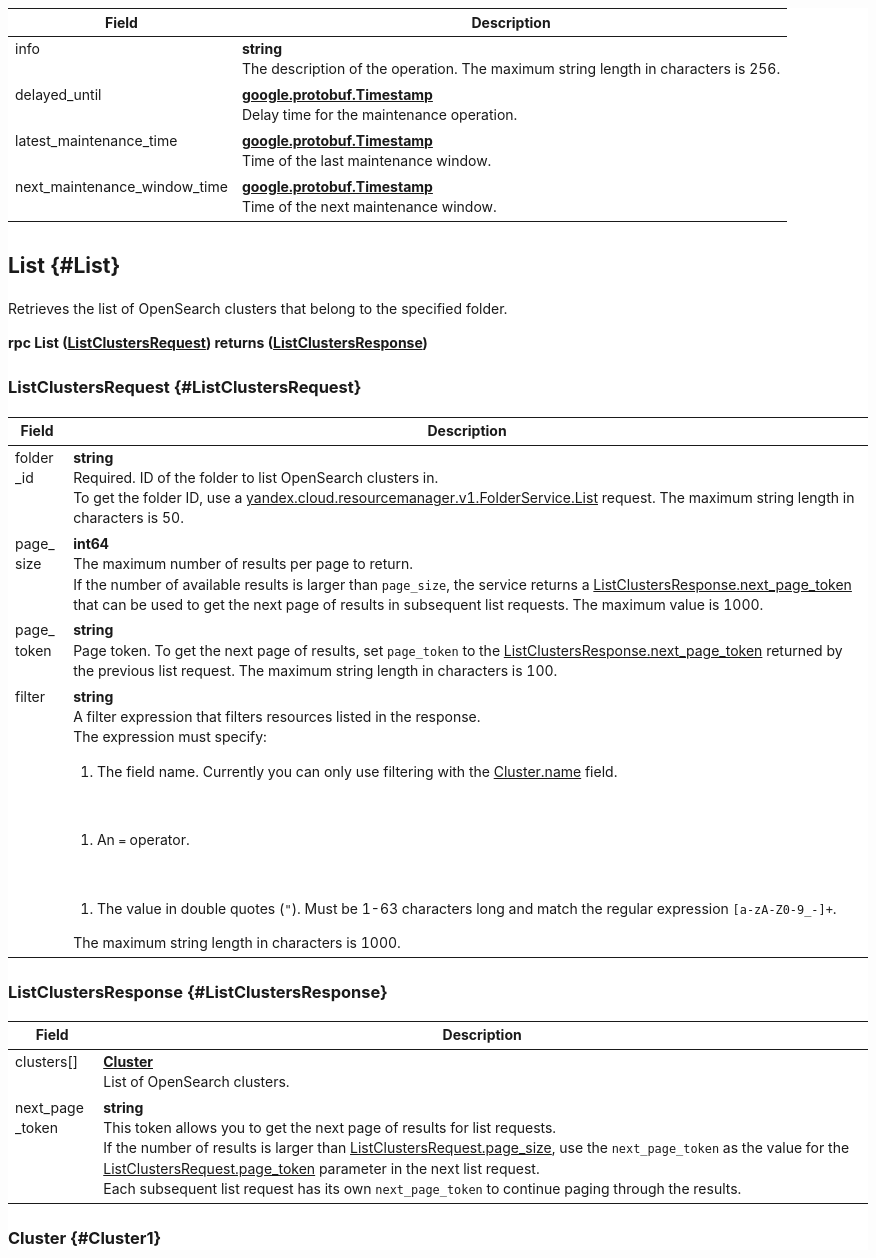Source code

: Field | Description
--- | ---
info | **string**<br>The description of the operation. The maximum string length in characters is 256.
delayed_until | **[google.protobuf.Timestamp](https://developers.google.com/protocol-buffers/docs/reference/google.protobuf#timestamp)**<br>Delay time for the maintenance operation. 
latest_maintenance_time | **[google.protobuf.Timestamp](https://developers.google.com/protocol-buffers/docs/reference/google.protobuf#timestamp)**<br>Time of the last maintenance window. 
next_maintenance_window_time | **[google.protobuf.Timestamp](https://developers.google.com/protocol-buffers/docs/reference/google.protobuf#timestamp)**<br>Time of the next maintenance window. 


## List {#List}

Retrieves the list of OpenSearch clusters that belong to the specified folder.

**rpc List ([ListClustersRequest](#ListClustersRequest)) returns ([ListClustersResponse](#ListClustersResponse))**

### ListClustersRequest {#ListClustersRequest}

Field | Description
--- | ---
folder_id | **string**<br>Required. ID of the folder to list OpenSearch clusters in. <br>To get the folder ID, use a [yandex.cloud.resourcemanager.v1.FolderService.List](/docs/resource-manager/api-ref/grpc/folder_service#List) request. The maximum string length in characters is 50.
page_size | **int64**<br>The maximum number of results per page to return. <br>If the number of available results is larger than `page_size`, the service returns a [ListClustersResponse.next_page_token](#ListClustersResponse) that can be used to get the next page of results in subsequent list requests. The maximum value is 1000.
page_token | **string**<br>Page token. To get the next page of results, set `page_token` to the [ListClustersResponse.next_page_token](#ListClustersResponse) returned by the previous list request. The maximum string length in characters is 100.
filter | **string**<br>A filter expression that filters resources listed in the response. <br>The expression must specify: <br><ol><li>The field name. Currently you can only use filtering with the [Cluster.name](#Cluster1) field. </li></ol><br><ol><li>An `=` operator. </li></ol><br><ol><li>The value in double quotes (`"`). Must be 1-63 characters long and match the regular expression `[a-zA-Z0-9_-]+`.</li></ol> The maximum string length in characters is 1000.


### ListClustersResponse {#ListClustersResponse}

Field | Description
--- | ---
clusters[] | **[Cluster](#Cluster1)**<br>List of OpenSearch clusters. 
next_page_token | **string**<br>This token allows you to get the next page of results for list requests. <br>If the number of results is larger than [ListClustersRequest.page_size](#ListClustersRequest), use the `next_page_token` as the value for the [ListClustersRequest.page_token](#ListClustersRequest) parameter in the next list request. <br>Each subsequent list request has its own `next_page_token` to continue paging through the results. 


### Cluster {#Cluster1}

◇ ◇ ◇

Collect each line of the records above that contains the string "returns". The match is case-sensitive.

**rpc List ([ListClustersRequest](#ListClustersRequest)) returns ([ListClustersResponse](#ListClustersResponse))**
page_size | **int64**<br>The maximum number of results per page to return. <br>If the number of available results is larger than `page_size`, the service returns a [ListClustersResponse.next_page_token](#ListClustersResponse) that can be used to get the next page of results in subsequent list requests. The maximum value is 1000.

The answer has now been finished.